ECLI:NL:RBUTR:2005:AS6696
Rechtbank Utrecht
- Eerste aanleg - enkelvoudig
- A.C. Quik-Schuijt
- Rechtspraak.nl
Verzoek tot vaststelling van een omgangsregeling tussen grootouders en hun kleinzoon in het kader van civielrechtelijke plaatsing
In deze zaak hebben de grootouders van de minderjarige [naam kind] verzocht om een omgangsregeling vast te stellen. [naam kind], geboren op 21 november 1987, is sinds de dood van zijn moeder op zesjarige leeftijd bij zijn grootouders gaan wonen. De grootouders hebben verzocht om [naam kind] eenmaal per veertien dagen op zaterdag van 9.00 tot 20.30 uur bij hen thuis te mogen ontvangen. De minderjarige verblijft op dat moment in de Justitiële Jeugd Inrichting Jongerenhuis 'Harreveld'. De voogdij-instelling heeft geen verweer gevoerd tegen het verzoek van de grootouders, en de minderjarige zelf is het eens met het verzoek.

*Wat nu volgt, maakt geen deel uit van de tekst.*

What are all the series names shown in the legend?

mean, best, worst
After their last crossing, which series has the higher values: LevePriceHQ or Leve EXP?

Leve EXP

De kinderrechter heeft vastgesteld dat er sprake is van een nauwe persoonlijke betrekking tussen de grootouders en [naam kind], waardoor de grootouders ontvankelijk zijn in hun verzoek. De kinderrechter heeft ook overwogen dat de Minister van Justitie geen algemene regels mag stellen over verlof voor civielrechtelijk geplaatste jongeren, ook niet als zij samen met strafrechtelijk veroordeelden zijn geplaatst. De kinderrechter heeft geoordeeld dat de beperking van het contact tussen [naam kind] en zijn grootouders alleen kan plaatsvinden op aanwijzing van de gezinsvoogd.

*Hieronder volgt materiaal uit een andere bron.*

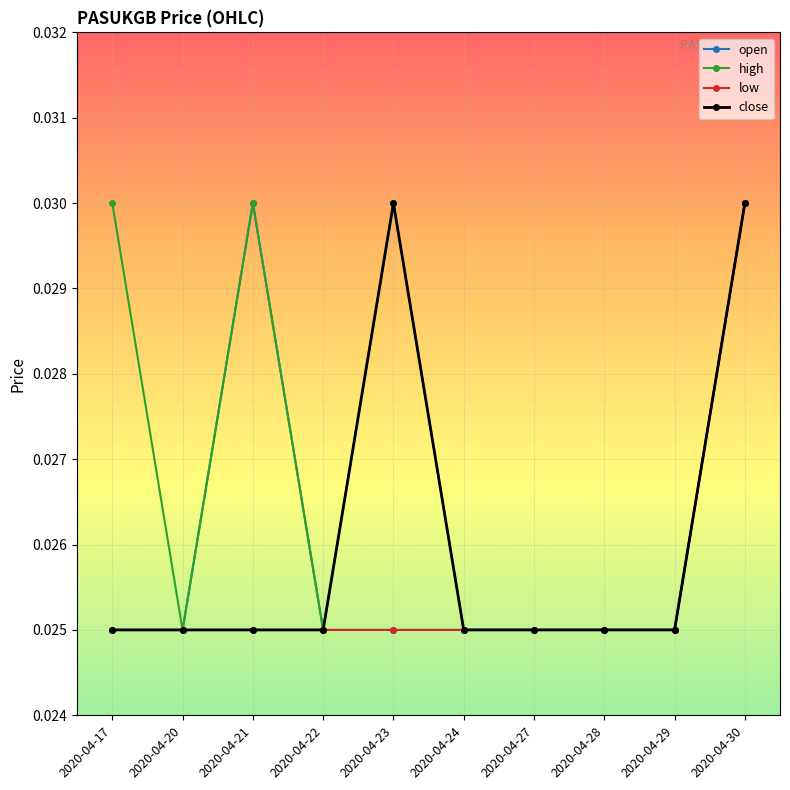

Is the value of low at 2020-04-22 greater than the value of close at 2020-04-23?

No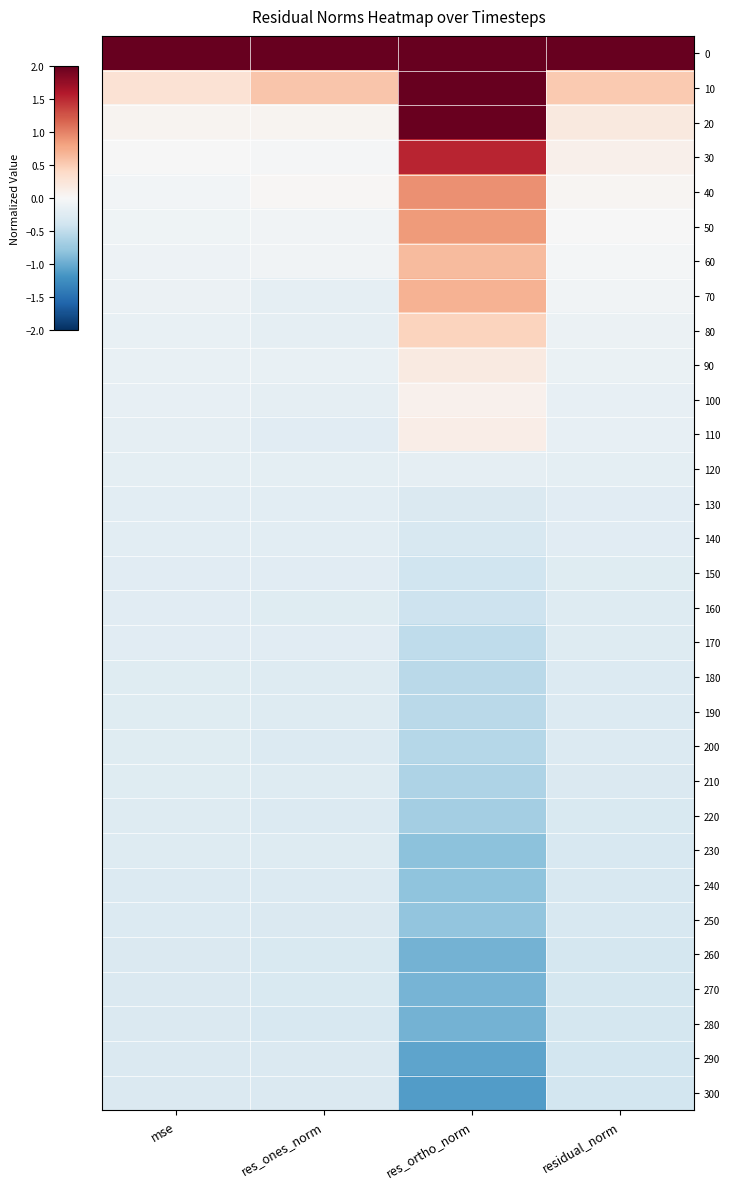

Reading right to left, extract all data points from this chart.

0: residual_norm=5.4	res_ortho_norm=2.5	res_ones_norm=5.4	mse=5.4
10: residual_norm=0.5	res_ortho_norm=2.5	res_ones_norm=0.6	mse=0.3
20: residual_norm=0.2	res_ortho_norm=2.0	res_ones_norm=0.1	mse=0.1
30: residual_norm=0.1	res_ortho_norm=1.5	res_ones_norm=-0.0	mse=-0.0
40: residual_norm=0.0	res_ortho_norm=0.9	res_ones_norm=0.0	mse=-0.0
50: residual_norm=-0.0	res_ortho_norm=0.9	res_ones_norm=-0.1	mse=-0.1
60: residual_norm=-0.0	res_ortho_norm=0.6	res_ones_norm=-0.1	mse=-0.1
70: residual_norm=-0.1	res_ortho_norm=0.7	res_ones_norm=-0.2	mse=-0.1
80: residual_norm=-0.1	res_ortho_norm=0.4	res_ones_norm=-0.2	mse=-0.1
90: residual_norm=-0.1	res_ortho_norm=0.2	res_ones_norm=-0.1	mse=-0.2
100: residual_norm=-0.2	res_ortho_norm=0.1	res_ones_norm=-0.2	mse=-0.2
110: residual_norm=-0.2	res_ortho_norm=0.1	res_ones_norm=-0.2	mse=-0.2
120: residual_norm=-0.2	res_ortho_norm=-0.2	res_ones_norm=-0.2	mse=-0.2
130: residual_norm=-0.2	res_ortho_norm=-0.3	res_ones_norm=-0.2	mse=-0.2
140: residual_norm=-0.2	res_ortho_norm=-0.3	res_ones_norm=-0.2	mse=-0.2
150: residual_norm=-0.2	res_ortho_norm=-0.4	res_ones_norm=-0.2	mse=-0.2
160: residual_norm=-0.3	res_ortho_norm=-0.4	res_ones_norm=-0.2	mse=-0.2
170: residual_norm=-0.3	res_ortho_norm=-0.5	res_ones_norm=-0.2	mse=-0.2
180: residual_norm=-0.3	res_ortho_norm=-0.5	res_ones_norm=-0.3	mse=-0.2
190: residual_norm=-0.3	res_ortho_norm=-0.5	res_ones_norm=-0.3	mse=-0.2
200: residual_norm=-0.3	res_ortho_norm=-0.6	res_ones_norm=-0.3	mse=-0.2
210: residual_norm=-0.3	res_ortho_norm=-0.6	res_ones_norm=-0.3	mse=-0.2
220: residual_norm=-0.3	res_ortho_norm=-0.7	res_ones_norm=-0.3	mse=-0.3
230: residual_norm=-0.3	res_ortho_norm=-0.8	res_ones_norm=-0.3	mse=-0.3
240: residual_norm=-0.3	res_ortho_norm=-0.8	res_ones_norm=-0.3	mse=-0.3
250: residual_norm=-0.3	res_ortho_norm=-0.8	res_ones_norm=-0.3	mse=-0.3
260: residual_norm=-0.3	res_ortho_norm=-0.9	res_ones_norm=-0.3	mse=-0.3
270: residual_norm=-0.3	res_ortho_norm=-0.9	res_ones_norm=-0.3	mse=-0.3
280: residual_norm=-0.4	res_ortho_norm=-0.9	res_ones_norm=-0.3	mse=-0.3
290: residual_norm=-0.4	res_ortho_norm=-1.1	res_ones_norm=-0.3	mse=-0.3
300: residual_norm=-0.4	res_ortho_norm=-1.1	res_ones_norm=-0.3	mse=-0.3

De kinderrechter heeft uiteindelijk besloten dat de grootouders recht hebben op omgang met [naam kind] bij hen thuis, eenmaal per veertien dagen op zaterdag van 9.00 uur tot 20.30 uur. Deze beslissing is uitvoerbaar bij voorraad en is gegeven door de kinderrechter op 16 februari 2005.